Atan, özellikle Cumhurbaşkanı Akıncı’ya yönelik yapılanların kabul edilebilir olmadığını ifade ederek, “Gazetenin yazdıkları yanlış ancak bu şekilde davranılması da doğru değildir” diye konuştu. Atan, İngiliz basınında da yaşanan gelişmelerin yer aldığını, Erdoğan’ın bir gazeteciyi darp ettirmeye teşvik ettiği gibi haberler çıktığını, bunun hiç hoş olmadığını kaydetti. 

Atan, Meclis içinde yaşananın başka bir fiyasko olduğunu belirterek, “Biz Milletvekillerini bizi bu şekilde temsil etmeleri için mi seçiyoruz” dedi. 

Atan, “Bizim kimseden gocunduğumuz yok. Ancak bu ülkeyi bitirmeye çalışıyorlar. Gerek içten gerekse dıştan propaganda yapılmaktadır.
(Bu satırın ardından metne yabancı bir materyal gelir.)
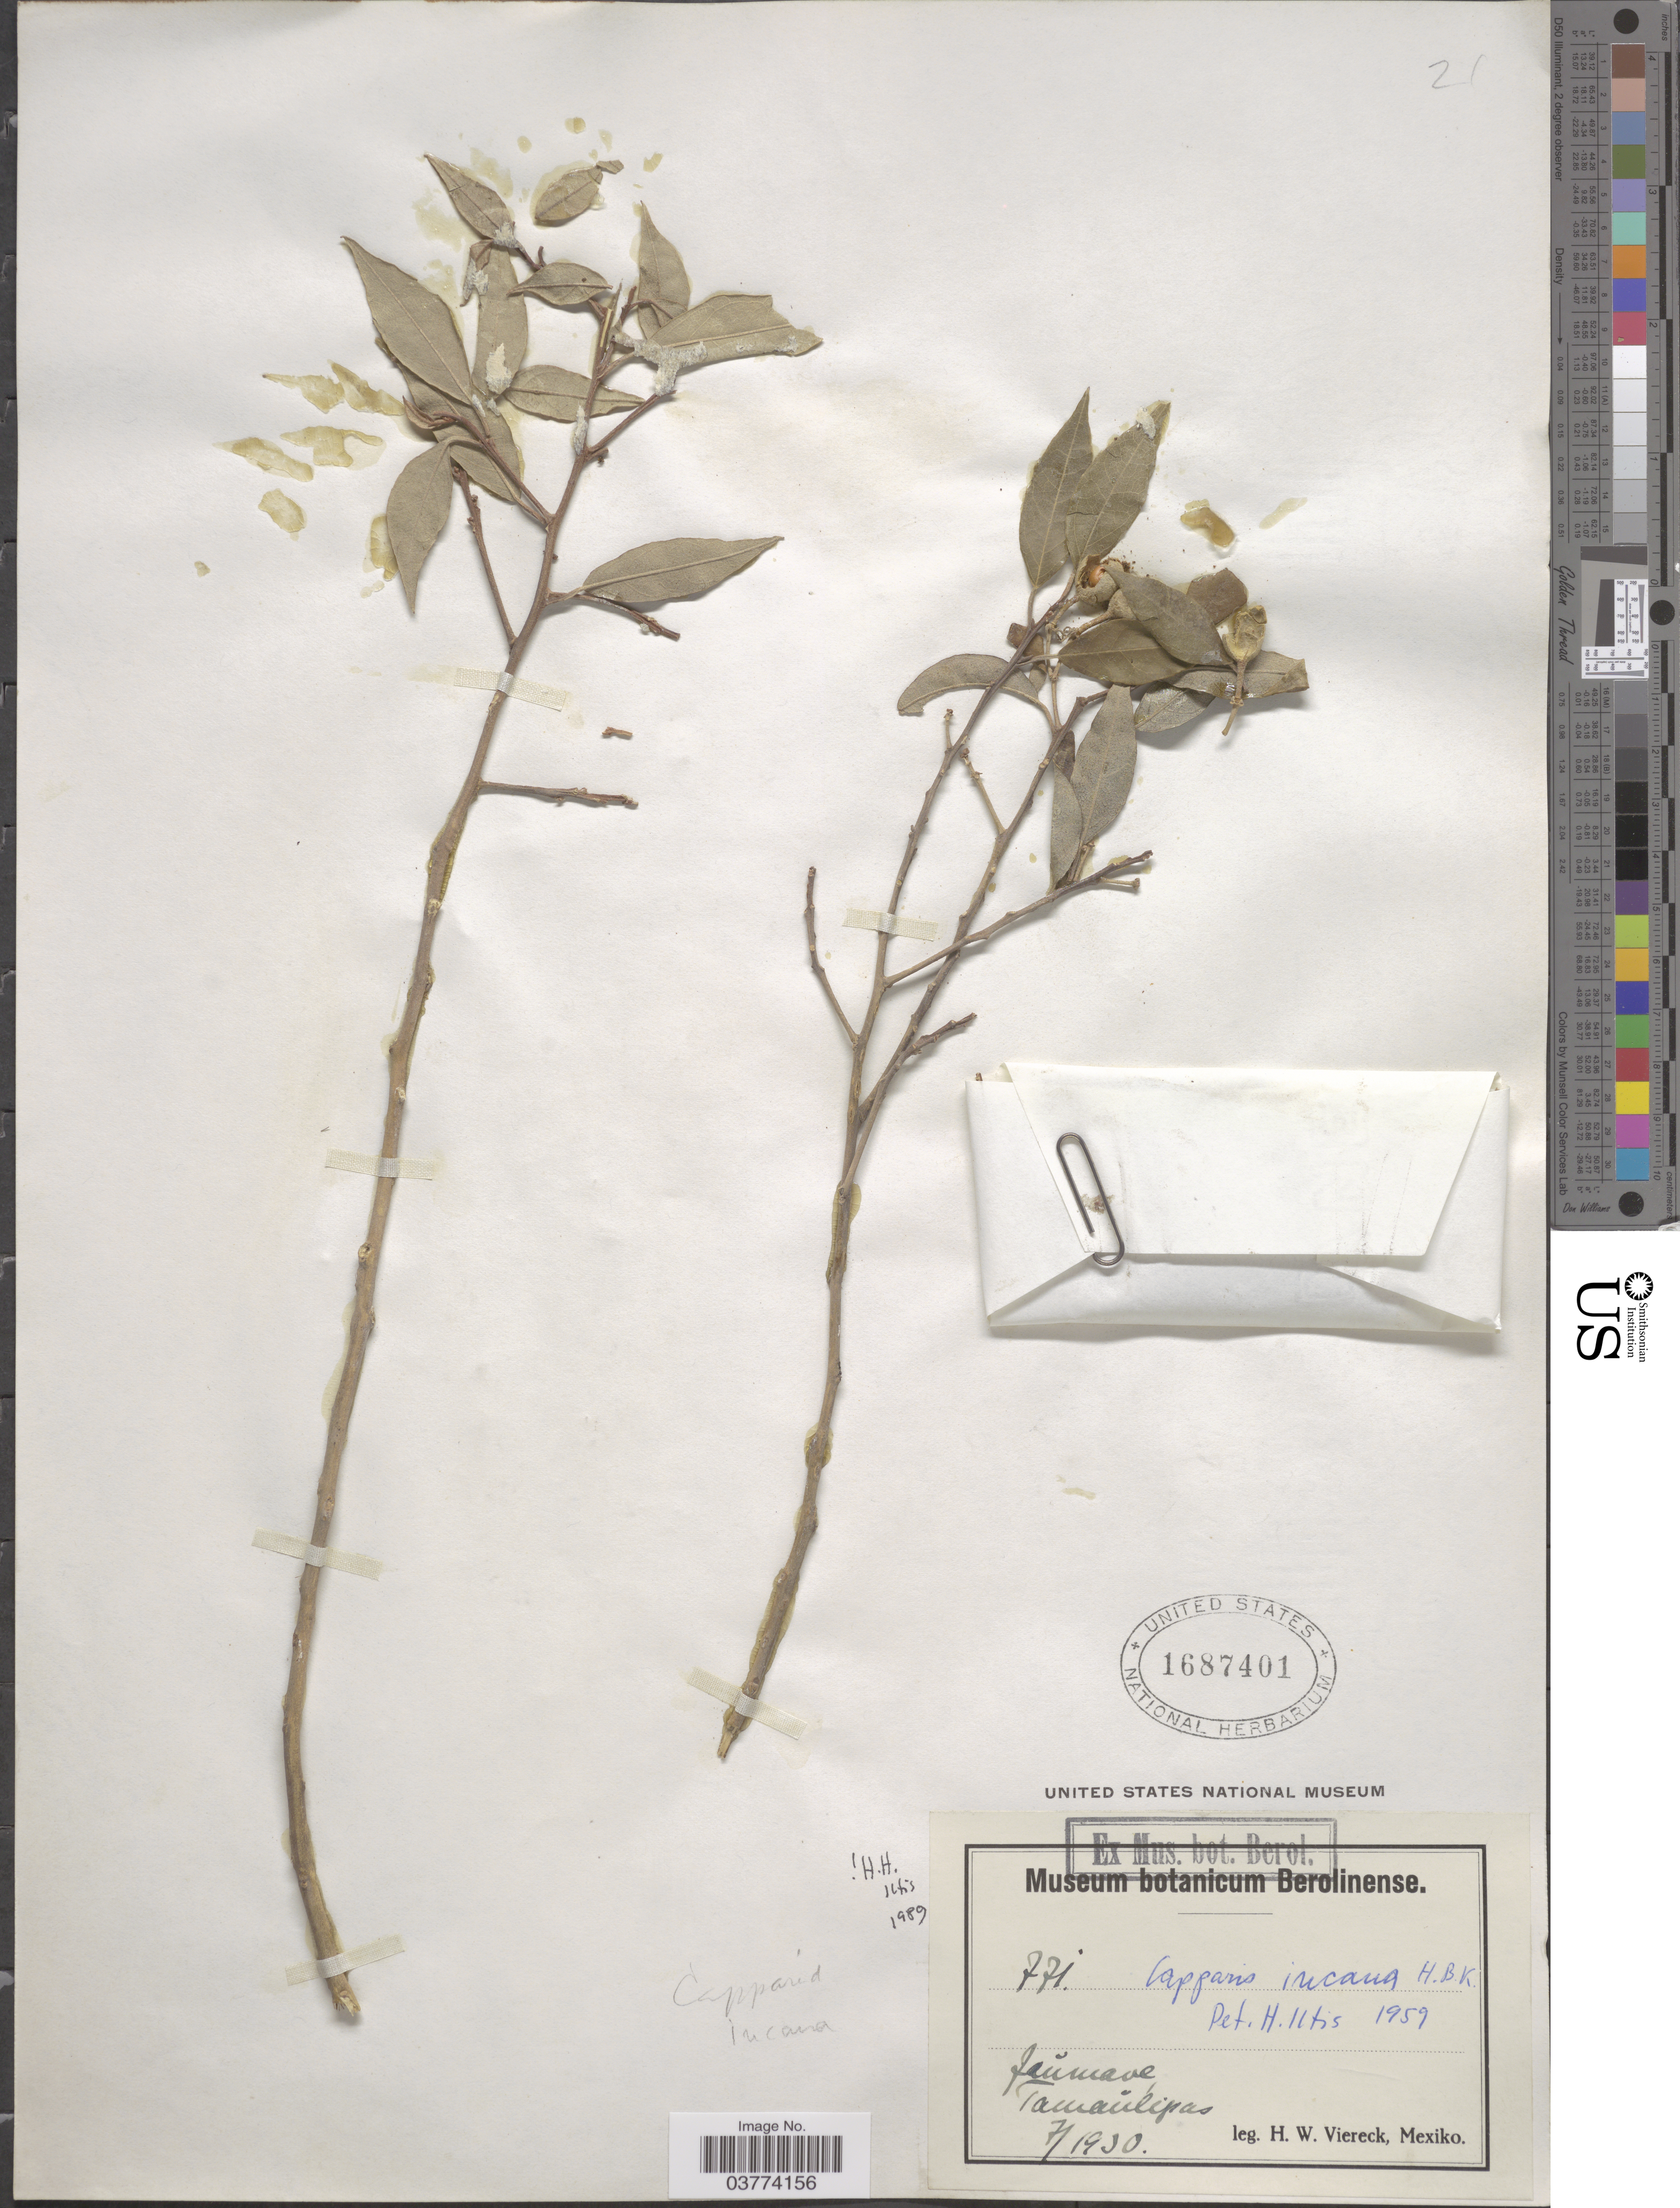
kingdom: Plantae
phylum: Tracheophyta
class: Magnoliopsida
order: Brassicales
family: Capparaceae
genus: Quadrella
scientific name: Quadrella incana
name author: (Kunth) Iltis & Cornejo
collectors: H. W. Viereck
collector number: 771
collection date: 1950-07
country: Mexico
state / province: Tamaulipas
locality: Jaumave.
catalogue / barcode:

Biz bundan öncesine kadar farklı görüşlere saygı duyan bir toplumduk” diye konuştu. 

HÜR-İŞ Başkanı Çaluda:

“Yanlışa yanlışla gidilmez”

HÜR-İŞ Başkanı Ahmet Çaluda da, Meclis salonunda Milletvekillerinin yemini sırasında Hüseyin Angolemli’nin oturumu yönetemediğini savunarak, olaylar karşısında yeterince tedbir alamadığını kaydetti. 

Çaluda, Meclis salonuna izleyici locasına çok fazla kişinin girdiğini belirterek, güvenliğin alınamadığını, tecrübeli bir vekil olarak bunu Angolemli’nin önceden tahmin etmesi gerektiğini söyledi. 

Çaluda, şunları belirtti, “Afrika Gazetesi bir yanlış yaptı. Bu yanlış oraya gidilerek siyah çelenk bırakarak, bir bildiri okuyarak protesto edilebilirdi. Yanlışa yanlışla gidilmez. Provokatörlerin her yerde olduğunu, bu tarz eylemlerde oldukları geçmişten de bilinir. Bu eylemi ortaya koyan arkadaşlar bunu bilmeliydiler. Bu kavgalar ülkeye zarar getirir. Toplumu böler, ayrıştırır. Umarız ki şimdi sağlıklı sürdürülebilir bir parlamento oluşur. Çünkü ülkenin barışa ihtiyacı vardır.”